Задания к упражнению:
1: Повторите слово в слово фрагмент текста о внешней политике России: всё от «В интервью сотрудникам» и ниже, вплоть до «политической консолидации населения.».
2: Пожалуйста, продолжите текст о внешней политике России, начиная сразу после его последнего предложения.

Исходный текст:
#####

Российская внешняя политика и политика безопасности

Российская внешняя политика и политика безопасности

Алексей Арбатов

Россия и Запад обмениваются обвинениями в провокационных действиях, нарушении равновесия, посягательствах на интересы друг друга. Чтобы вынудить Россию пересмотреть политику на Украине и в других регионах Европы, против нее были введены санкции. Но Россию это не останавливает, и вопрос, какие цели она преследует, становится для Запада все более важным.

Впервые за последние 25 лет мы наблюдаем настолько серьезное ухудшение отношений между Россией и Западом. Из-за присоединения Крыма и необъявленной войны на востоке Украины вернулся страх перед новой холодной войной в Европе, а после начала российской военной операции в Сирии Москва вновь обрела утраченный четверть века назад статус одного из ведущих игроков на Ближнем Востоке. Россия и Запад обмениваются обвинениями в провокационных действиях, нарушении равновесия, посягательствах на интересы друг друга. Чтобы вынудить Россию пересмотреть политику на Украине и в других регионах Европы, против нее были введены санкции. Но Россию это не останавливает, и вопрос, какие цели она преследует, становится для Запада все более важным.

В интервью сотрудникам Фонда Карнеги в Вашингтоне Алексей Арбатов рассказывает об основных факторах, формирующих российскую внешнюю политику, и ее целях.

На чем строится внешняя политика России в последние годы?

Если в 2011–2013 годах международная политика России была обусловлена в основном внешними факторами, то с 2014 года она все больше связана с внутренней ситуацией. Вызов Западу оказался эффективным инструментом политической консолидации населения.

Поначалу напор Москвы был реакцией на предполагаемое несправедливое отношение Запада в предыдущие два десятилетия, его стремление к экспансии и произвол в применении силы. Именно эти вопросы президент Путин поднял в своем выступлении на Мюнхенской конференции по безопасности в 2007 году. Первая военная «контратака» России произошла в Грузии в 2008 году, вторая — на Украине в начале 2014-го.

#####

Исходные данные:
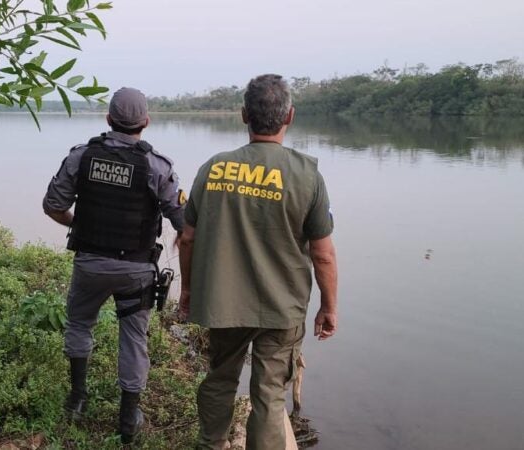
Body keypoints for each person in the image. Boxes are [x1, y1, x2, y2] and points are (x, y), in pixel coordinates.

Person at [178, 74, 339, 450]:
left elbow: (188, 237)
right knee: (268, 392)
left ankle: (211, 444)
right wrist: (329, 307)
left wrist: (188, 288)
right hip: (281, 306)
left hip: (223, 300)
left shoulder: (214, 168)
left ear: (243, 115)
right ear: (290, 117)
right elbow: (323, 253)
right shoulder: (307, 175)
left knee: (220, 377)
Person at [42, 87, 185, 444]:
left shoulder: (81, 157)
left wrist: (79, 225)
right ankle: (127, 419)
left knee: (79, 325)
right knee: (134, 340)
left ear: (108, 119)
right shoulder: (158, 166)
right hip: (136, 270)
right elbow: (183, 221)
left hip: (89, 264)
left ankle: (77, 399)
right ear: (146, 123)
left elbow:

#####

Ожидаемые результаты:
1:
В интервью сотрудникам Фонда Карнеги в Вашингтоне Алексей Арбатов рассказывает об основных факторах, формирующих российскую внешнюю политику, и ее целях.

На чем строится внешняя политика России в последние годы?

Если в 2011–2013 годах международная политика России была обусловлена в основном внешними факторами, то с 2014 года она все больше связана с внутренней ситуацией. Вызов Западу оказался эффективным инструментом политической консолидации населения.

2:
С 2012 года Москва взяла курс на активное сопротивление тому, что она считает гегемонией США и НАТО. В СМИ была развернута масштабная кампания против так называемой западной угрозы, в которой упоминались планы по установлению контроля над российскими сырьевыми ресурсами, присоединению к НАТО Украины и Грузии, развертыванию системы ПРО и вооружений для неядерного быстрого глобального удара. Россия приступила к наращиванию вооружений («Государственная программа вооружения — 2020» и связанные с ней закупки), проводит масштабные военные учения и испытания, формирует противостоящие Западу альянсы (в частности, в рамках Евразийского экономического союза, Шанхайской организации сотрудничества и группы БРИКС, в которую, помимо России, входят другие крупные страны с развивающейся рыночной экономикой — Бразилия, Индия, Китай и ЮАР).

Этот курс был основан на весьма оптимистичных прогнозах экономического роста: вероятно, планировалось, что к 2020 году военный бюджет России достигнет $200 млрд, при предполагаемом объеме ВВП в $5 триллионов — в 2,5 раза большем, чем в 2012 году ($2 триллиона). Прогноз предусматривал темпы роста, сравнимые с китайскими, — к чему Россия даже близко не подошла. На деле военный бюджет в 2015 году не достиг и $60 млрд.

Путин подозревал, что прием, который окажет ему Запад, когда он вернется в Кремль в 2012 году после четырех лет на посту премьер-министра, не будет теплым. Однако после массовых уличных акций протеста 2011–2012 годов антизападная позиция Кремля стала еще более радикальной — акции были восприняты как попытка свергнуть политический строй в государстве, противостоящем американской гегемонии. Москва усилила акцент на «традиционных российских ценностях» и начала поворот на Восток — чтобы оградить страну от западной политической модели, в которой Кремль видит латентную угрозу построенной им системе.

На этом фоне разворот Украины на Запад и вторая «цветная революция» в Киеве в начале 2014 года были восприняты как геополитический вызов России и лично Путину, что, в свою очередь, спровоцировало жесткий ответ Москвы в Крыму и на Донбассе.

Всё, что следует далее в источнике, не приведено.